I'd do the same thing except that I like to keep my clock going and not have to adjust it each time, so I have a small wire that bridges the battery shutoff switch, and I have a small 3 amp inline fuse in it. That way when the cable is disconnected by turning the green knob, the clock keeps running, but if there's a short to ground (or I forget to turn the knob back to full connection when I start the car or turn on the headlights etc.), the fuse pops.

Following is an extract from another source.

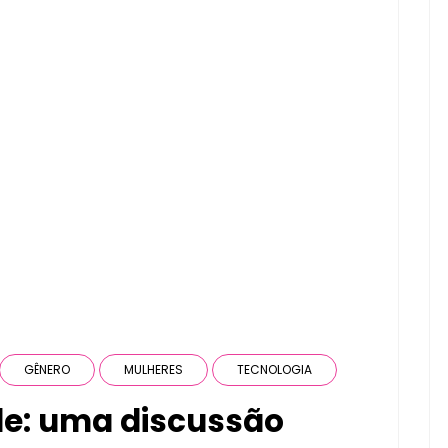
GÊNERO
MULHERES
TECNOLOGIA
de: uma discussão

I'm still interested in why @TxDon feels that those green knobbed battery switches are an accident waiting to happen - I have respect for his judgement in these things, so I want to know.
 
Looks like a nice install there Don - what though is the issue you have with the green knobbed ones that sit on the battery?
I have read many magazine articles and forum posts blaming them for short circuits and fires due to poor construction. I still used them until I had one start arcing and it fell apart, luckily I had it on the ground cable. From that point on I used the better switches mostly on my pre-war cars. Both of my current cars do not have any parasitic loss issues and I drive them regularly so I don't use disconnects.
 
Never heard of those issues with them...

To my knowledge they're only supposed to be installed on the negative battery post in conjunction with a negative ground ground electrical system. People are asking for trouble if they don't follow the instructions.

Over the years I have had a couple that got overly corroded, so I threw them away and replaced them with new ones, since they're quite affordable.

Thanks for filling me in on the potential for issues with these units.